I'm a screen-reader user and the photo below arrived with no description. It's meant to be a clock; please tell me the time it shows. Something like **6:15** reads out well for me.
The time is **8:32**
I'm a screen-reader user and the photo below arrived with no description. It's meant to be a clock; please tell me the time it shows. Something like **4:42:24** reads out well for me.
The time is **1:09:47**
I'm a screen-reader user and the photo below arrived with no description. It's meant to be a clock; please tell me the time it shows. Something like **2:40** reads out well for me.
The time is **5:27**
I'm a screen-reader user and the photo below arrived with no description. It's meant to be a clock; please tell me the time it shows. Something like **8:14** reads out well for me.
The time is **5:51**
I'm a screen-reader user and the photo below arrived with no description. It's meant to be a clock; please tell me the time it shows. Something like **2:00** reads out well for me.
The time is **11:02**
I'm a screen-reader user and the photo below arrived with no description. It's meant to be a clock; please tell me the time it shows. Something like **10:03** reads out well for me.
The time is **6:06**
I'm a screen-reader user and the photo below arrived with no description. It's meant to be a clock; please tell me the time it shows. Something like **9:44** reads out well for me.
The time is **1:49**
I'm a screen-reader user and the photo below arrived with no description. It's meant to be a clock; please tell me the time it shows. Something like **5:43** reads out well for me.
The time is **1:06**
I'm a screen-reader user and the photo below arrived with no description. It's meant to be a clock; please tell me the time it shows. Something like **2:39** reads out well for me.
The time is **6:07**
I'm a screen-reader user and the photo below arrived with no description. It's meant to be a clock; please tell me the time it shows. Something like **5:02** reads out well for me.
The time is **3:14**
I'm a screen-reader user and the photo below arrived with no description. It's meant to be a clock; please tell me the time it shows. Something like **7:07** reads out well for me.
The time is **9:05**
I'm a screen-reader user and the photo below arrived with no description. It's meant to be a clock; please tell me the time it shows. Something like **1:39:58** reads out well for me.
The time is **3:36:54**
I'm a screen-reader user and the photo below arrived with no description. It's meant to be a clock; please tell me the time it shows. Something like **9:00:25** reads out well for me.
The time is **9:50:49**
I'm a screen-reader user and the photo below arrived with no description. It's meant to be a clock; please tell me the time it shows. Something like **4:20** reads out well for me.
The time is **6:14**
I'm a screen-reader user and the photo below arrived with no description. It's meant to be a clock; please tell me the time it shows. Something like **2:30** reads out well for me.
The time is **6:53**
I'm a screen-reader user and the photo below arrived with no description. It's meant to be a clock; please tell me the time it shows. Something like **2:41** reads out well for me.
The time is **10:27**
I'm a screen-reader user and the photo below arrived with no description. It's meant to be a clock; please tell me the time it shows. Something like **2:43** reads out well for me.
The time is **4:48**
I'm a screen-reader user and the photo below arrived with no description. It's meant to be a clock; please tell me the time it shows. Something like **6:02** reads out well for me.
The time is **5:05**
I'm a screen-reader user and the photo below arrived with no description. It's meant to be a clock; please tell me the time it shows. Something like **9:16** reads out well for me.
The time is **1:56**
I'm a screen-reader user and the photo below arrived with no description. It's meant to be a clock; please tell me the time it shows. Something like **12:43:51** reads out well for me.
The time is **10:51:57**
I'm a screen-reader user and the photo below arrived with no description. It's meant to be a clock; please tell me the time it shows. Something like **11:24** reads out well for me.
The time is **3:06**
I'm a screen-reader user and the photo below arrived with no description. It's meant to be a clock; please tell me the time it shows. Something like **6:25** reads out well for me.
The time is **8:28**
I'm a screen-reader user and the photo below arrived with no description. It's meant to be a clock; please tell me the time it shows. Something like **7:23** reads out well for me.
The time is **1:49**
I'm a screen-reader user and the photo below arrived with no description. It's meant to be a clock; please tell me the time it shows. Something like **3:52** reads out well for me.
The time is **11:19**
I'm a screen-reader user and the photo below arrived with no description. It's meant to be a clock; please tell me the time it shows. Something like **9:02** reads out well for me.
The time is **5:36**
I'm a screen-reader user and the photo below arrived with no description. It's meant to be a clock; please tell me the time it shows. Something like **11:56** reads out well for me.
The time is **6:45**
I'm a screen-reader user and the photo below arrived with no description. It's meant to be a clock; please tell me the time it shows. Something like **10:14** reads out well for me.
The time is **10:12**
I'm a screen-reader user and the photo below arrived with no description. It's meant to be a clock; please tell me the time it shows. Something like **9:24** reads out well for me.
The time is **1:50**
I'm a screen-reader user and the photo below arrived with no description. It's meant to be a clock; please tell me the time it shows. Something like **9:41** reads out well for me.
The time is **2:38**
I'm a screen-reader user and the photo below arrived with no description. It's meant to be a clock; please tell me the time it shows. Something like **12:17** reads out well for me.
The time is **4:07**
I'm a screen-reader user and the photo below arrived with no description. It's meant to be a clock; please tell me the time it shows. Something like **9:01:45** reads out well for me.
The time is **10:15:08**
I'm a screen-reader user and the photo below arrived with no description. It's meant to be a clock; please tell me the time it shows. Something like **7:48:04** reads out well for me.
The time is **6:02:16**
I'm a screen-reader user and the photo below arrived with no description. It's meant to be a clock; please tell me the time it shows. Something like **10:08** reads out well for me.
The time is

## Task directions
Could you copy every one of the lines above word for word, without changing anything?

## Full answer
I'm a screen-reader user and the photo below arrived with no description. It's meant to be a clock; please tell me the time it shows. Something like **6:15** reads out well for me.
The time is **8:32**
I'm a screen-reader user and the photo below arrived with no description. It's meant to be a clock; please tell me the time it shows. Something like **4:42:24** reads out well for me.
The time is **1:09:47**
I'm a screen-reader user and the photo below arrived with no description. It's meant to be a clock; please tell me the time it shows. Something like **2:40** reads out well for me.
The time is **5:27**
I'm a screen-reader user and the photo below arrived with no description. It's meant to be a clock; please tell me the time it shows. Something like **8:14** reads out well for me.
The time is **5:51**
I'm a screen-reader user and the photo below arrived with no description. It's meant to be a clock; please tell me the time it shows. Something like **2:00** reads out well for me.
The time is **11:02**
I'm a screen-reader user and the photo below arrived with no description. It's meant to be a clock; please tell me the time it shows. Something like **10:03** reads out well for me.
The time is **6:06**
I'm a screen-reader user and the photo below arrived with no description. It's meant to be a clock; please tell me the time it shows. Something like **9:44** reads out well for me.
The time is **1:49**
I'm a screen-reader user and the photo below arrived with no description. It's meant to be a clock; please tell me the time it shows. Something like **5:43** reads out well for me.
The time is **1:06**
I'm a screen-reader user and the photo below arrived with no description. It's meant to be a clock; please tell me the time it shows. Something like **2:39** reads out well for me.
The time is **6:07**
I'm a screen-reader user and the photo below arrived with no description. It's meant to be a clock; please tell me the time it shows. Something like **5:02** reads out well for me.
The time is **3:14**
I'm a screen-reader user and the photo below arrived with no description. It's meant to be a clock; please tell me the time it shows. Something like **7:07** reads out well for me.
The time is **9:05**
I'm a screen-reader user and the photo below arrived with no description. It's meant to be a clock; please tell me the time it shows. Something like **1:39:58** reads out well for me.
The time is **3:36:54**
I'm a screen-reader user and the photo below arrived with no description. It's meant to be a clock; please tell me the time it shows. Something like **9:00:25** reads out well for me.
The time is **9:50:49**
I'm a screen-reader user and the photo below arrived with no description. It's meant to be a clock; please tell me the time it shows. Something like **4:20** reads out well for me.
The time is **6:14**
I'm a screen-reader user and the photo below arrived with no description. It's meant to be a clock; please tell me the time it shows. Something like **2:30** reads out well for me.
The time is **6:53**
I'm a screen-reader user and the photo below arrived with no description. It's meant to be a clock; please tell me the time it shows. Something like **2:41** reads out well for me.
The time is **10:27**
I'm a screen-reader user and the photo below arrived with no description. It's meant to be a clock; please tell me the time it shows. Something like **2:43** reads out well for me.
The time is **4:48**
I'm a screen-reader user and the photo below arrived with no description. It's meant to be a clock; please tell me the time it shows. Something like **6:02** reads out well for me.
The time is **5:05**
I'm a screen-reader user and the photo below arrived with no description. It's meant to be a clock; please tell me the time it shows. Something like **9:16** reads out well for me.
The time is **1:56**
I'm a screen-reader user and the photo below arrived with no description. It's meant to be a clock; please tell me the time it shows. Something like **12:43:51** reads out well for me.
The time is **10:51:57**
I'm a screen-reader user and the photo below arrived with no description. It's meant to be a clock; please tell me the time it shows. Something like **11:24** reads out well for me.
The time is **3:06**
I'm a screen-reader user and the photo below arrived with no description. It's meant to be a clock; please tell me the time it shows. Something like **6:25** reads out well for me.
The time is **8:28**
I'm a screen-reader user and the photo below arrived with no description. It's meant to be a clock; please tell me the time it shows. Something like **7:23** reads out well for me.
The time is **1:49**
I'm a screen-reader user and the photo below arrived with no description. It's meant to be a clock; please tell me the time it shows. Something like **3:52** reads out well for me.
The time is **11:19**
I'm a screen-reader user and the photo below arrived with no description. It's meant to be a clock; please tell me the time it shows. Something like **9:02** reads out well for me.
The time is **5:36**
I'm a screen-reader user and the photo below arrived with no description. It's meant to be a clock; please tell me the time it shows. Something like **11:56** reads out well for me.
The time is **6:45**
I'm a screen-reader user and the photo below arrived with no description. It's meant to be a clock; please tell me the time it shows. Something like **10:14** reads out well for me.
The time is **10:12**
I'm a screen-reader user and the photo below arrived with no description. It's meant to be a clock; please tell me the time it shows. Something like **9:24** reads out well for me.
The time is **1:50**
I'm a screen-reader user and the photo below arrived with no description. It's meant to be a clock; please tell me the time it shows. Something like **9:41** reads out well for me.
The time is **2:38**
I'm a screen-reader user and the photo below arrived with no description. It's meant to be a clock; please tell me the time it shows. Something like **12:17** reads out well for me.
The time is **4:07**
I'm a screen-reader user and the photo below arrived with no description. It's meant to be a clock; please tell me the time it shows. Something like **9:01:45** reads out well for me.
The time is **10:15:08**
I'm a screen-reader user and the photo below arrived with no description. It's meant to be a clock; please tell me the time it shows. Something like **7:48:04** reads out well for me.
The time is **6:02:16**
I'm a screen-reader user and the photo below arrived with no description. It's meant to be a clock; please tell me the time it shows. Something like **10:08** reads out well for me.
The time is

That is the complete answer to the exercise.